A laser, then, would fill the “gun” role – its ammunition, energy, is really cheap. Unlike a gun, there’s no recoil pushing your ship around, and its “projectiles” (photons) although also not guided are very much point-and-shoot. You don’t lead a target with a laser. The more expensive missiles would be reserved for more specialized rolls.

When thinking about missiles in space, one thing to consider is that they really would be much more analogous to naval torpedoes than to modern missiles. Consider that the Exocet missile mentioned in Friday’s post travels at 687 knots – or 22.9 times faster than the guided-missile frigate it nearly sank. This is because the missile moves in a different medium than the ship does.

Since spaceships and space-missiles move in the same medium, space, using (presumably) the same basic engine tech, these massive speed advantages are unlikely. One will see the missile having some speed advantage, if for other reason than not needing to reserve fuel for a return, but I would be surprised to see absolute speed advantages of more than 3 to 1. This is comparable to the speed advantage held by the also highly-lethal torpedo. This slow speed means the only way to shoot at some targets that are moving too fast (relative to the shooter) would be by laser.

Tomorrow: Two missiles to rule us all!

Date: 2012-10-15 03:39 pm (UTC)
From: [identity profile] daveon.livejournal.com
Hmmm... I think you need to rethink the last point. The issues isn't speed but velocity and the missile should have a significant velocity advantage over a spaceship, especially one stuck in an orbit.

You've got Ion Drive powered Spaceships which have awful acceleration patterns up against, I assume, chemical powered missiles which can out accelerate the spacecraft by several multiples and as they don't have to aerodynamic, I think you'd have 2 stage 'missiles' - a booster stage to match rough velocity with the target, then have the actual weapon looking more like a mine with something that can rotate about all axis quickly to change velocity as it approaches to make things hard to track and stop.

The rest of it comes down to vectors.

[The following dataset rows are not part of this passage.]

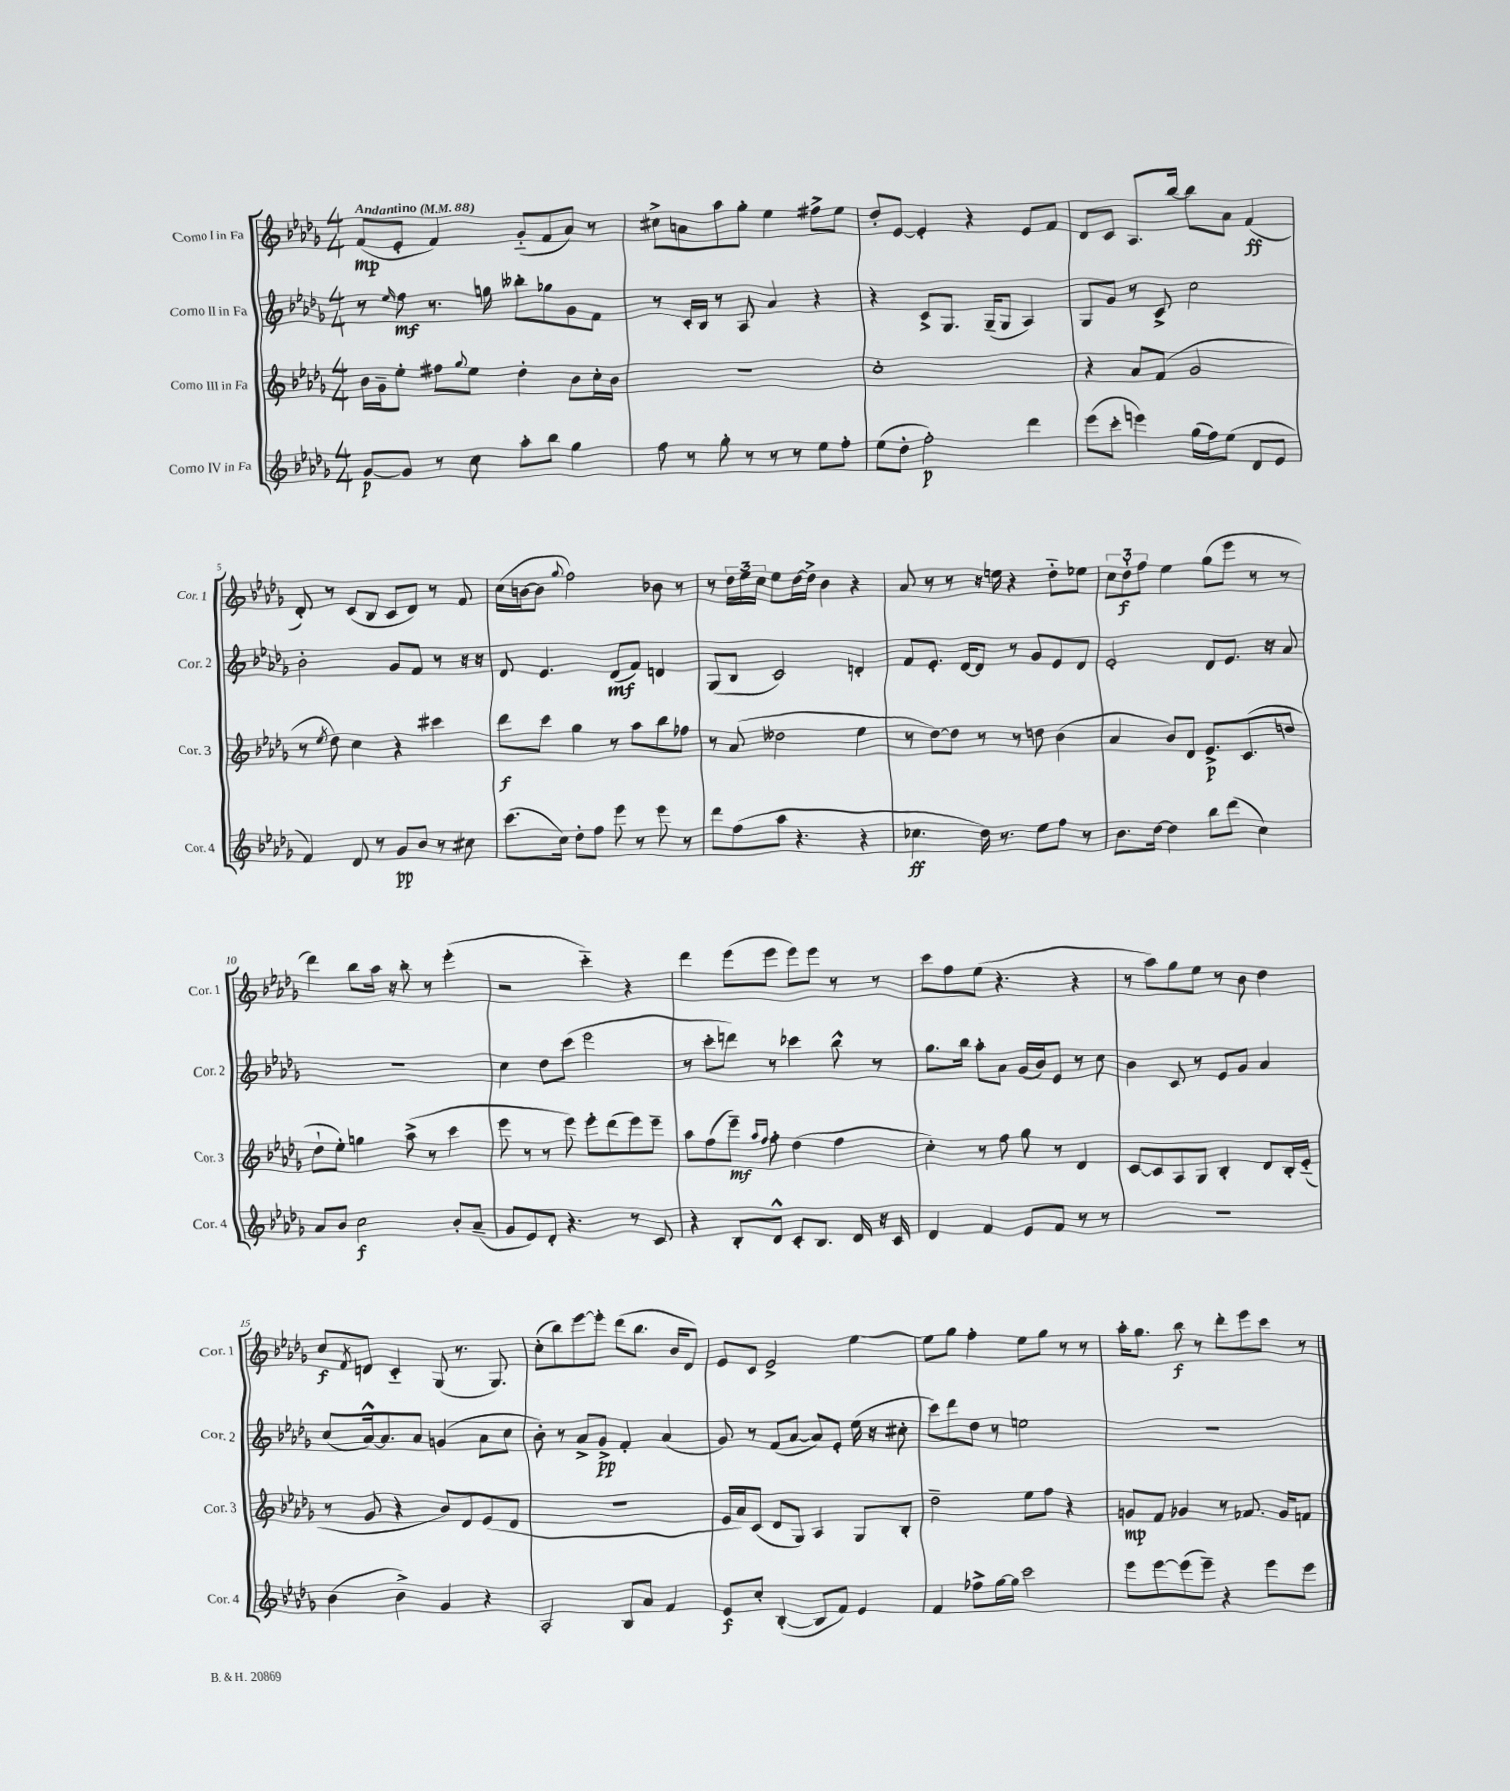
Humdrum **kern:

**kern	**kern	**kern	**kern
*staff4	*staff3	*staff2	*staff1
*clefG2	*clefG2	*clefG2	*clefG2
*k[b-e-a-d-g-]	*k[b-e-a-d-g-]	*k[b-e-a-d-g-]	*k[b-e-a-d-g-]
*M4/4	*M4/4	*M4/4	*M4/4
*MM88	*MM88	*MM88	*MM88
[8g-	16b-	8r	(8f
.	16g-~	.	.
.	.	16qqee-	.
8g-]	8ee-'	8ff	8e-'
8r	8ff#	8.r	4f)
.	8qqgg-	.	.
8cc	8ee-	.	.
.	.	16gg	.
8aa-'	4dd-'	8bb--'	(8g-'~
8bb-	.	8gg-	8f
4gg-	8b-	8g-	8a-)
.	16cc'	8f	8r
.	16b-	.	.
=	=	=	=
8ff	1r	8r	8cc#^
8r	.	16c'	8a
.	.	16B-	.
8gg-'	.	8r	8aa-
8r	.	8A-	8gg-'
8r	.	4a-	4ee-
8r	.	.	.
8ee-	.	4r	8ff#^
8ff'	.	.	8ee-
=	=	=	=
(8ee-	1cc'	4r	8dd-'
8dd-'	.	.	[8e-
2ff')	.	8c^	4e-']
.	.	8.G-	.
.	.	.	4r
.	.	(16G-~	.
.	.	8G-	.
4ddd-	.	4A-)	8e-
.	.	.	8f
=	=	=	=
(8eee-	4r	8G-	8d-
8ccc'	.	8g-	8c
4eee)	8a-	8r	8.A-
.	(8f	8c^	.
.	.	.	[16bb-
(16gg-	2g-	2cc	8bb-]
16ff)	.	.	.
(8ee-	.	.	8a-
8d-	.	.	(4f
8e-	.	.	.
=	=	=	=
4f)	8r	2b-'	8d-')
.	8qee-	.	.
.	8dd-)	.	8r
8d-	4cc	.	(8c
8r	.	.	8B-
8g-	4r	8g-	8c
8b-	.	8f	8d-)
8r	4ccc#	8r	8r
8cc#	.	16r	8f
.	.	16r	.
=	=	=	=
(8.ccc	8ddd-	8d-	(16cc
.	.	.	[16b
.	8ccc	4.e-	8b]
16cc)	.	.	.
.	.	.	8qqgg-
8dd-'	4gg-	.	2ff)
8ff	.	.	.
8eee-	8r	(8d-	.
8r	8aa-	8f)	.
8eee-	8bb-	4d	8b-
8r	8ff-	.	8r
=	=	=	=
8ddd-	8r	(8G-	8r
(8ff	(8a-	8B-	24dd-
.	.	.	24ee-
.	.	.	24cc
8aa-	2dd--	2c)	8ee-
4.r	.	.	[16dd-
.	.	.	16dd-^]
.	.	.	4b-
4r	4ee-	4d'	4r
=	=	=	=
4.cc-	8r	8f	8a-
.	[8dd-)	8.e-'	8r
.	8dd-]	.	8r
.	.	[16d-	.
16dd-)	8r	8d-]	16r
8.r	.	.	16ee
.	8r	8r	4r
8ee-	8dd	8g-	.
8ff	(4b-	8e-	8dd-'~
8r	.	8d-	8ee-
=	=	=	=
8.b-	4a-	2e-'	12cc
.	.	.	12dd-'
.	.	.	12ff
[16dd-	.	.	.
4dd-]	8b-)	.	4ee-
.	8d-	.	.
8bb-	8.e-^	8d-	(8gg-
(8ddd-	.	8.e-	8eee-
.	(8.c	.	.
4cc)	.	.	8r
.	.	16r	.
.	8dd	8a-	8r
=	=	=	=
8a-	8dd-`	1r	4ddd-)
8b-	8ee-')	.	.
2cc	4gg	.	8bb-
.	.	.	16aa-
.	.	.	16r
.	(8aa-^	.	8bb-'
.	8r	.	8r
8b-'	4ccc	.	(4eee-'
(8a-~	.	.	.
=	=	=	=
8g-	8eee-	4cc	2r
8e-)	8r	.	.
8d-'	8r	8dd-	.
4.r	8eee-)	(8ccc	.
.	8eee-'	2eee-	4ccc'~)
.	(8ddd-	.	.
8r	8eee-)	.	4r
8c	8eee-~	.	.
=	=	=	=
4r	8aa-	8r	4ddd-
.	(8ff	8ccc'	.
8B-'	8eee-~)	8ddd)	(8eee-
.	16qqaa-	.	.
.	16qqff	.	.
8d-^^	8ff'	8r	8eee-
8c'	(4dd-	4ccc-	8eee-)
8.B-	.	.	8eee-
.	4ff	8bb-^^	8r
16d-	.	.	.
16r	.	8r	8r
16c	.	.	.
=	=	=	=
4d-	4cc')	8.gg-	8ccc
.	.	.	8ff
.	.	16bb-	.
4f	8r	8aa-'	(8ee-
.	8ff	8a-	4.r
8e-	8gg-	(16g-	.
.	.	16b-)	.
8f	8r	8e-	.
8r	4d-	8r	4r
8r	.	8cc	.
=	=	=	=
1r	[8c	4b-	8r
.	8c]	.	8aa-)
.	8A-	8c	8gg-
.	8G-	8r	8ee-
.	4B-'	8e-	8r
.	.	8g-	8b-
.	8d-	4a-	4dd-
.	16B-'	.	.
.	(16e-'~	.	.
=	=	=	=
(4b-	8r	(8cc	8cc
.	.	.	8qf
.	8g-	[16a-^^)	8d
.	.	8.a-]	.
4b-^)	4r	.	4c'~
.	.	8a-	.
4g-	8b-)	(4g	(8G-
.	8d-	.	8.r
4r	(8e-	8a-	.
.	.	.	8.G-)
.	8d-	8cc	.
=	=	=	=
2A-'	1r	8b-')	(8cc'
.	.	8r	8bb-)
.	.	8a-^	[8eee-
.	.	8g-^	8eee-']
8B-	.	4f'	(8ddd-
8a-	.	.	8.bb-
4f	.	(4a-	.
.	.	.	16b-
.	.	.	8d-)
=	=	=	=
8e-	16e-	8g-)	8e-
.	16a-)	.	.
8cc'	(8c	8r	8c
([4B-'	8d-	(8f	2e-^
.	8G-)	[8a-	.
8B-]	4A-	8a-])	.
8f)	.	8e-'	.
4e-	8G-	(16ee-	[4ee-
.	.	16r	.
.	8B-'	8cc#'	.
=	=	=	=
4f	2dd-~	8ccc)	8ee-]
.	.	8ddd-	8gg-
8ff-^	.	8dd-	4ff'
[16gg-	.	8r	.
16gg-]	.	.	.
2ccc	8ee-	2ee	8ee-
.	8ff	.	8gg-
.	4r	.	8r
.	.	.	8r
=	=	=	=
8eee-	8g	1r	16aa-'
.	.	.	8.gg-
[8eee-	8f	.	.
(8eee-]	4g-	.	8bb-
8eee-~)	.	.	8r
4r	8r	.	8ddd-'
.	8.f-	.	8eee-
8eee-	.	.	8ccc
.	16g-	.	.
8eee-	8f	.	8r
==	==	==	==
*-	*-	*-	*-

Depending on the range/acceleration, you'd still be shooting where the spaceship is going to be and there will be little that you can do if you don't have counter measures.

Of course, that's where you need to have automatically targeted lasers or rail guns or your own anti-missile missiles.

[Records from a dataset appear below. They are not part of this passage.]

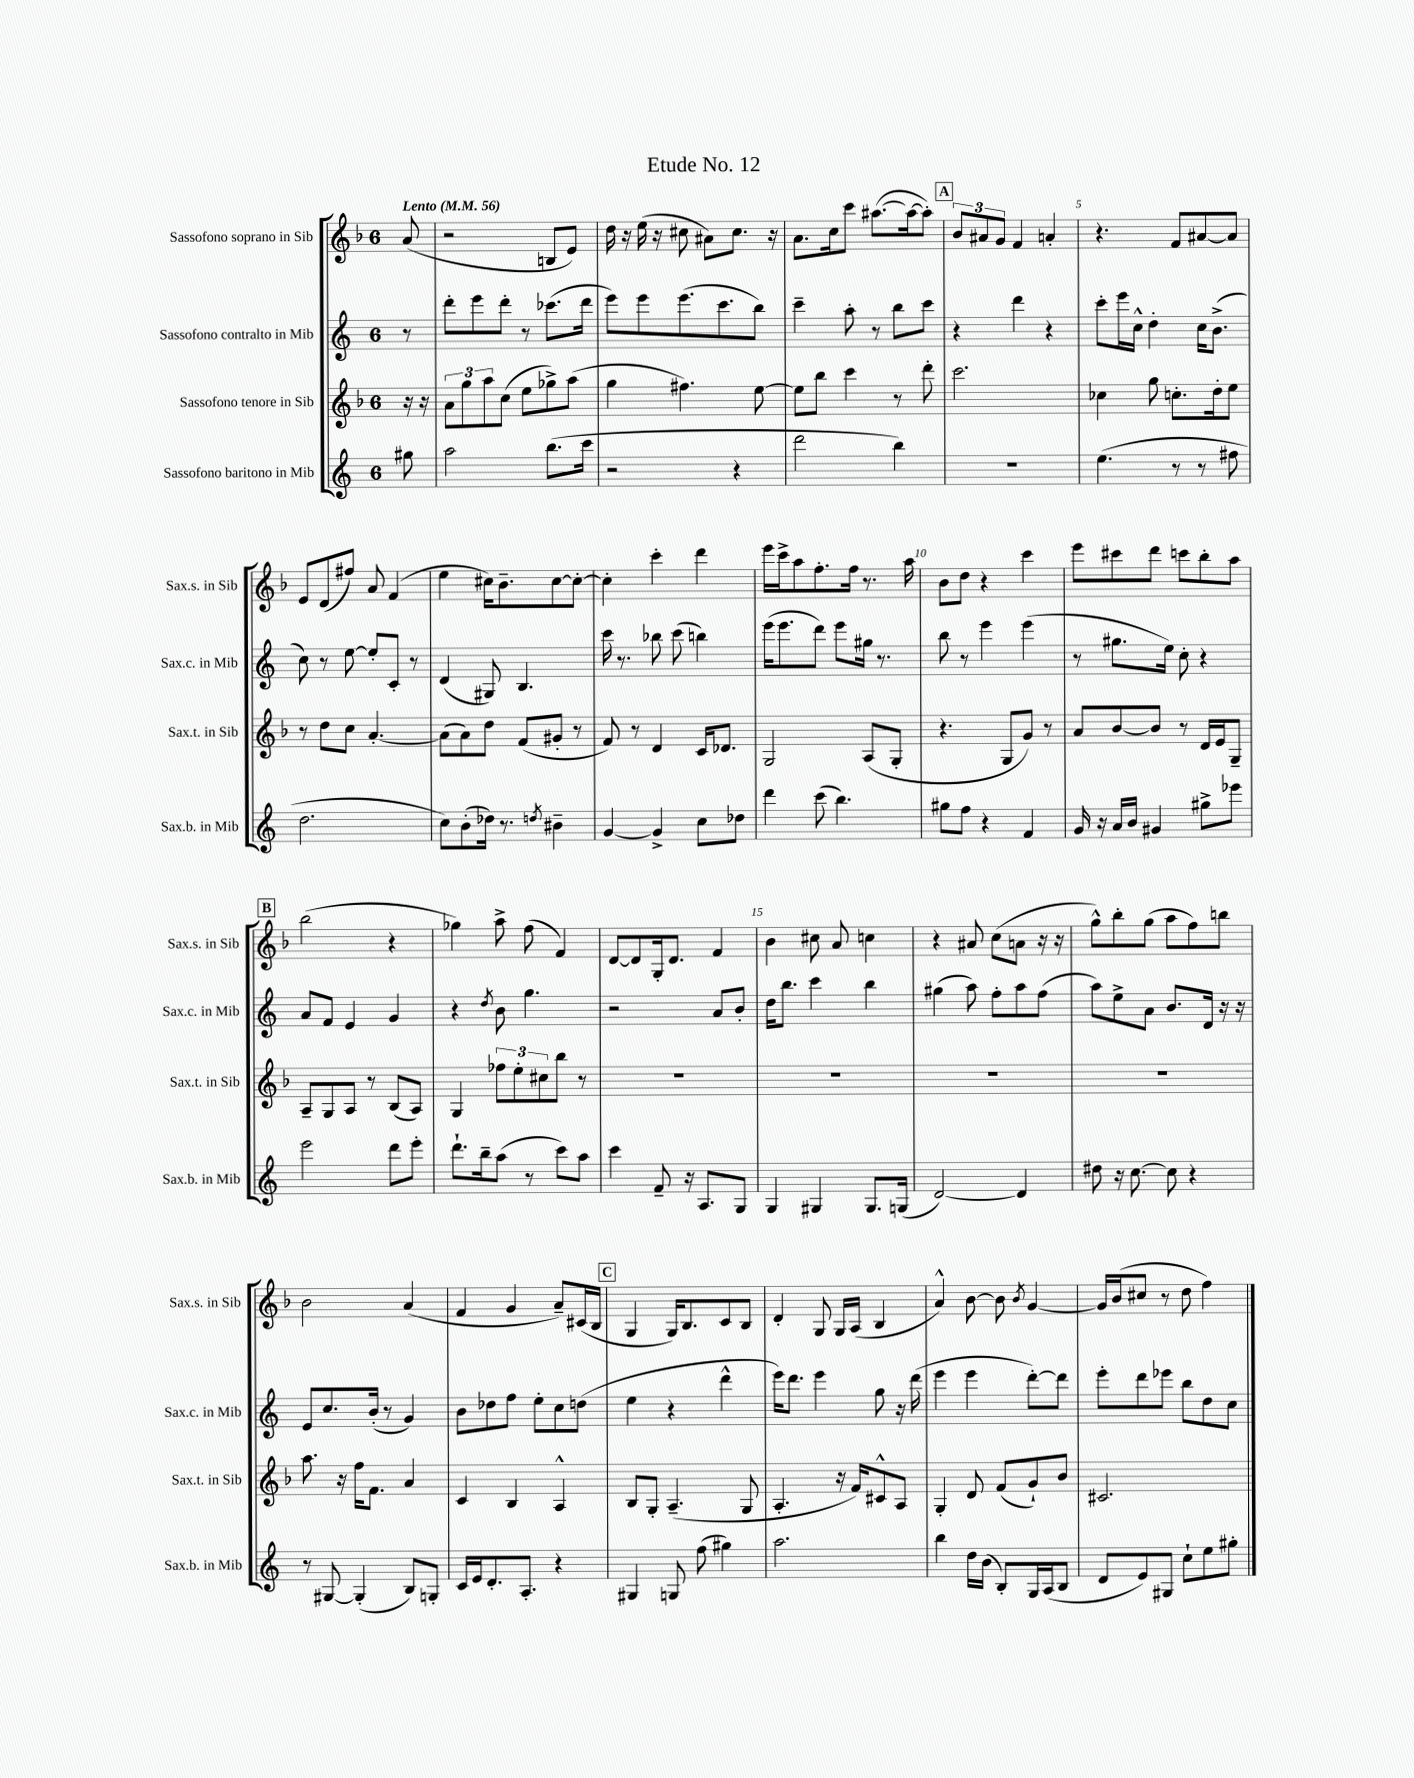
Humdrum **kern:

**kern	**kern	**kern	**kern
*staff4	*staff3	*staff2	*staff1
*clefG2	*clefG2	*clefG2	*clefG2
*k[]	*k[b-]	*k[]	*k[b-]
*M6/8	*M6/8	*M6/8	*M6/8
*MM56	*MM56	*MM56	*MM56
8gg#	16r	8r	(8a
.	16r	.	.
=	=	=	=
2aa	12a	8ddd'	2r
.	12gg	.	.
.	.	8eee	.
.	12aa	.	.
.	(8cc	8ddd'	.
.	8ee	8r	.
(8.bb	8gg-^)	(8.ccc-	8B
.	(8aa	.	8e)
16ccc	.	16ddd	.
=	=	=	=
2r	4gg	8eee)	16dd
.	.	.	16r
.	.	8eee	(16ee
.	.	.	16r
.	4.ff#)	(8.eee	8cc#
.	.	.	8a#)
.	.	8.ccc	.
4r	.	.	8.cc#
.	[8ee	8bb)	.
.	.	.	16r
=	=	=	=
2ddd	8ee]	4ccc~	8.a
.	8bb-	.	.
.	.	.	16cc
.	4ccc	8aa'	8ccc
.	.	8r	([8.aa#
4bb)	8r	8bb	.
.	.	.	16aa#_
.	8ddd'	8ccc	8aa#'])
=	=	=	=
2.r	2.ccc	4r	12b-
.	.	.	12a#
.	.	.	12g
.	.	4ddd	4f
.	.	4r	4a'
=	=	=	=
(4.ee	4cc-	8ccc'	4.r
.	.	16eee	.
.	.	16cc^^	.
.	8gg	4dd'	.
8r	8.cc'	.	8f
8r	.	16cc	[8a#
.	16dd'	(8.b^	.
8ff#	8ee	.	8a#]
=	=	=	=
2.dd	8r	8cc)	8e
.	8dd	8r	(8d
.	8cc	[8ee	8ff#)
.	[4.a'	8ee']	8a
.	.	8c'	(4f
.	.	8r	.
=	=	=	=
8cc)	(8a]	(4d	4ee
(8b'	8a)	.	.
16dd-)	8dd	8G#)	16cc#)
8.r	.	.	8.b-~
.	(8f	4.B	.
8qdd	.	.	.
4b#~	8g#'	.	[8cc#
.	8r	.	8cc#'_
=	=	=	=
[4g	8f)	16ccc	4cc#']
.	.	8.r	.
.	8r	.	.
4g^]	4d	8bb-	4ccc'
.	.	(8ccc	.
8cc	16c	4bb)	4ddd
.	8.d-	.	.
8dd-	.	.	.
=	=	=	=
4ddd	2G	(16eee	16eee
.	.	8.eee	16ccc^
.	.	.	8aa
(8ccc	.	8ddd)	8.ff'
4.bb)	.	8eee	.
.	.	.	16ff
.	(8A	16gg#	8.r
.	.	8.r	.
.	8G'	.	.
.	.	.	16aa
=	=	=	=
8gg#	4.r	8bb	8b-
8ff	.	8r	8dd
4r	.	4eee	4r
.	8G	.	.
4f	8g)	(4eee	4ccc
.	8r	.	.
=	=	=	=
16g	8a	8r	8eee
16r	.	.	.
16a	[8b-	8.gg#	8ccc#
16b	.	.	.
4g#	8b-]	.	8ddd
.	.	16ee)	.
.	8r	8cc'	8ccc
8gg#^	16d	4r	8bb-'
.	16e	.	.
8eee-	8G~	.	8aa
=	=	=	=
2eee	8A~	8a	(2bb-
.	8G	8f	.
.	8A	4e	.
.	8r	.	.
8ddd	(8B-	4g	4r
8eee'	8A)	.	.
=	=	=	=
8.ddd`	4G	4r	4gg-)
16bb~	.	.	.
.	.	8qdd	.
(8aa	12ff-	8b	8aa^
.	12ee'	.	.
8r	.	4.gg	(8ff
.	12cc#	.	.
8ccc)	8bb-	.	4f)
8aa	8r	.	.
=	=	=	=
4ccc	2.r	2r	[8d
.	.	.	8d]
8f~	.	.	16G'
.	.	.	8.d
16r	.	.	.
8.A	.	.	.
.	.	8a	4f
8G	.	8b'	.
=	=	=	=
4G	2.r	16dd	4b-
.	.	8.bb	.
4G#	.	4ccc	8cc#
.	.	.	8a
8.G#	.	4bb	4cc
(16G	.	.	.
=	=	=	=
[2d)	2.r	(4gg#	4r
.	.	8aa)	8a#
.	.	8ff'	(8cc
4d]	.	8aa	8a
.	.	(8ff	16r
.	.	.	16r
=	=	=	=
8dd#	2.r	8aa)	8gg^^)
16r	.	8ee^	8bb-'
[8.cc	.	.	.
.	.	8a	(8gg
8cc]	.	8.b	8aa
4r	.	.	8ff)
.	.	16d	.
.	.	16r	8bb
.	.	16r	.
=	=	=	=
8r	8.aa	8e	2b-
[8G#	.	8.cc	.
.	16r	.	.
(4G#']	16ff	.	.
.	8.f	(16b'	.
.	.	8r	.
8B)	4a	4g)	(4a
8G'	.	.	.
=	=	=	=
16c	4c	8b	4f
16e	.	.	.
8.d'	.	8dd-	.
.	4B-	8ff	4g
8.A'	.	.	.
.	.	8ee'	.
4r	4A^^	8cc	8a~)
.	.	(8dd	(16c#
.	.	.	16B-
=	=	=	=
4G#	8B-	4ee	4G
.	8G'	.	.
8G	(4.A~	4r	16G)
.	.	.	8.B-
(8ff	.	.	.
4gg#)	.	4ddd^^	8c
.	8G	.	8B-
=	=	=	=
2.aa	4.A'	16eee)	4d'
.	.	8.ddd	.
.	.	4eee	8G
.	16r	.	16G
.	16f)	.	(16A
.	8c#^^	8gg	4B-
.	8A	16r	.
.	.	(16ddd	.
=	=	=	=
4bb	4G'	4eee	4a^^)
16dd	8d	4eee	[8b-
(16b	.	.	.
8B')	(8f	.	8b-]
.	.	.	8qb-
16G	8g`)	[8ddd')	[4g
(16A	.	.	.
8B	8b-	8ddd]	.
=	=	=	=
8d	2.c#	8eee'	16g]
.	.	.	(16b-
8e)	.	8ddd	8cc#
8G#	.	8eee-	8r
8cc`	.	8bb	8dd
8ee	.	8dd	4ff)
8gg#'	.	8cc	.
==	==	==	==
*-	*-	*-	*-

Date: 2012-10-15 03:56 pm (UTC)
From: [identity profile] chris-gerrib.livejournal.com
So you're at 5 to 1 vs. 3 to 1. It's still not 22 to 1, and not really a horizon to hide behind.

Date: 2012-10-15 04:33 pm (UTC)
From: [identity profile] daveon.livejournal.com
Because of the acceleration, I could actually have this back up at 20+... although that will also depend on who is shooting at whom and where. In orbit to orbit fights, I think you're looking at something much more like 20+, if you've fully fueled and loaded missiles changing orbits they can hammer a lot of Delta Vee into their attack and there would be bugger all a spaceship could do.

If you're both in cruise mode on similar vectors then it would be similar, as the Specific Impulse of a chemical engine between two vehicles with relatively close velocities would be a, excuse the pun, killer.

Over longer ranges where there's a significant Delta Vee between the vehicles at the start of the engagement then it could get down as low as 2 to 1...

I'd see missiles being extremely powerful in orbital situations, where you could 'lob' something into an extreme orbit which could have all the over the horizon advantages and essentially slingshot something back up from behind the vehicle heading into a higher orbit and it would be very hard for a spaceship to change orbit fast enough to avoid it.

Also, with a stern chase, missiles would be deadly as you've very very little you can do to change velocity and something chemically powered being fired with a significant acceleration burn would be something you could watch coming for minutes or hours and there'd be bugger all you could do.

Outside of these scenarios, I suspect you'd use lasers for the reasons you point out.